Going through a divorce can be overwhelming, as there are a myriad of topics to negotiate in the divorce settlement. Separating marital property may be one of the most difficult issues to tackle when dealing with divorce. For some, it can be emotional having to part with property and assets that have been amassed throughout years of marriage. Understanding what marital property entails, however, may help the process run smoother and may help to ensure couples receive everything they are entitled to in the final divorce decree.

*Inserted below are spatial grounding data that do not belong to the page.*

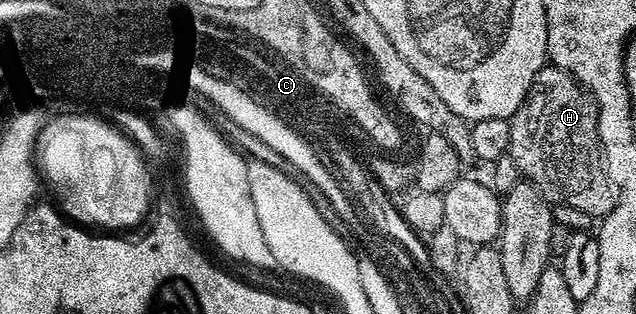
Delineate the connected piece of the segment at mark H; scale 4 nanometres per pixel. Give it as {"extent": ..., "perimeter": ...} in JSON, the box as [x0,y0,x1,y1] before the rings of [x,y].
{"extent":[508,63,616,219],"perimeter":[[[546,63],[538,75],[534,75],[534,83],[518,111],[510,118],[510,147],[508,156],[514,159],[521,178],[530,181],[534,187],[552,205],[569,205],[578,207],[578,211],[586,211],[594,219],[602,219],[616,205],[614,186],[602,164],[602,150],[598,135],[598,119],[600,110],[596,101],[584,86],[569,75],[565,69]]]}

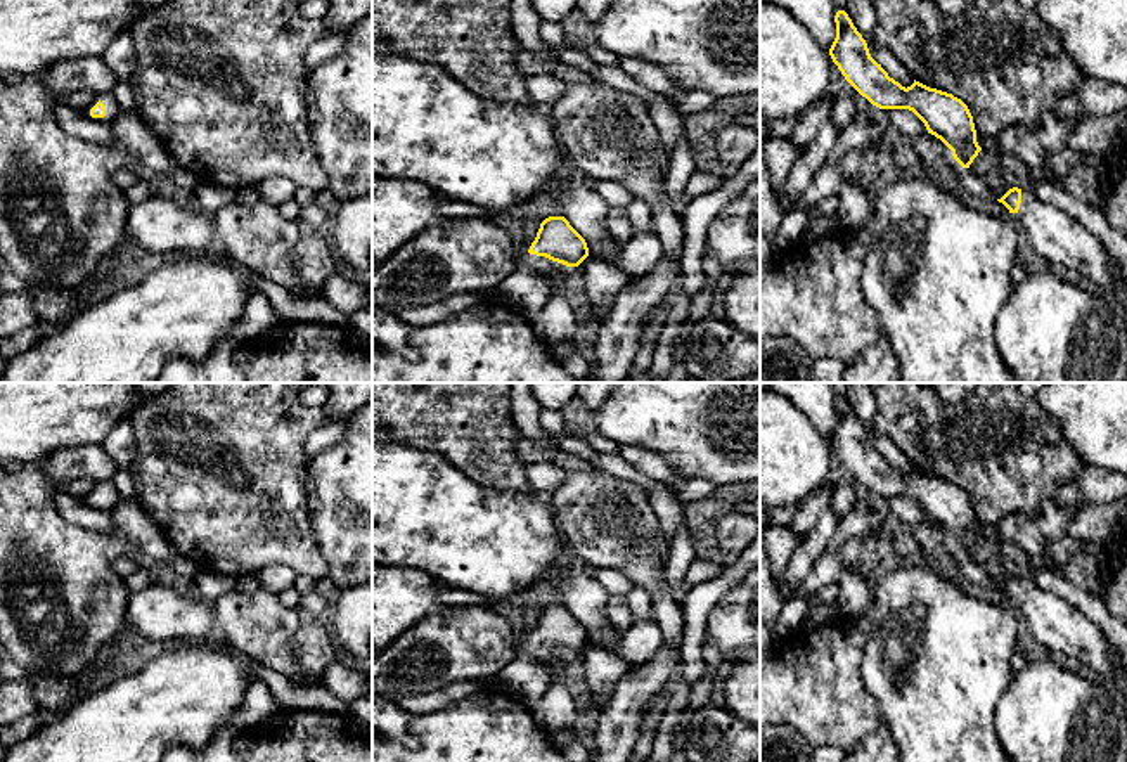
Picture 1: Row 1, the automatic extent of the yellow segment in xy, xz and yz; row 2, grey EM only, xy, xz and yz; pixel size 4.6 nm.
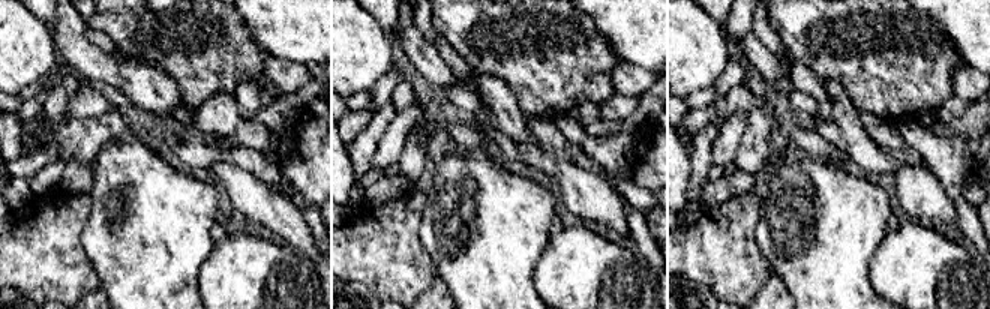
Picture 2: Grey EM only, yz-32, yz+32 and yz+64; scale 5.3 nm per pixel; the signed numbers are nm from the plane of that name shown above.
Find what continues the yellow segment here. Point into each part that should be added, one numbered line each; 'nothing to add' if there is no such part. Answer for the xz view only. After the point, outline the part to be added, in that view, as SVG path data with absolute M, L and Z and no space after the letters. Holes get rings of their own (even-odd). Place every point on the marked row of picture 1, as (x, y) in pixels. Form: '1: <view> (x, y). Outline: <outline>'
1: xz (558, 276). Outline: M528 253L525 256L525 265L528 270L537 275L542 275L547 281L552 294L559 294L564 287L578 284L576 268L570 268L545 256Z

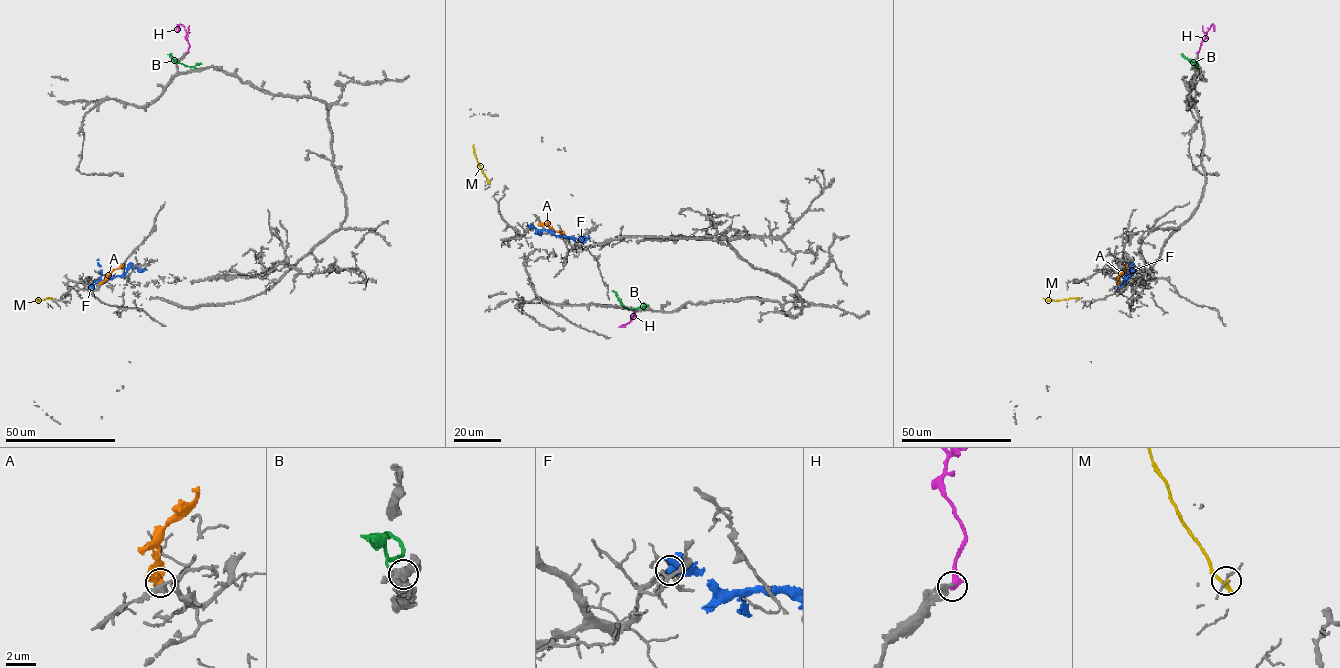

While many people think of marital property as the family home, vehicles, cars and savings accounts, there are a host of other types of community property that may be eligible for division in the divorce. These include the following:

  • Travel rewards points and exclusive country club memberships

  • Tax refunds and lottery ticket winnings

  • 401k plans, stocks, term life insurance policies and benefits from previous employers

  • Gifts given to one another during the marriage

  • Intellectual property, such as patents, copyrights and trademarks

  • Expensive collections, such as horses, wine, art, antiques, coins or comic books

If either party lent money or property to a third-party during the marriage, each party is entitled to half once it is repaid. This holds true even if the amount is repaid after the divorce is finalized.

Anything purchased during the time of marriage is considered community property and is divisible in the decree. Both parties are responsible for disclosing all property and assets in their possession at the time of the divorce so a fair distribution can be made.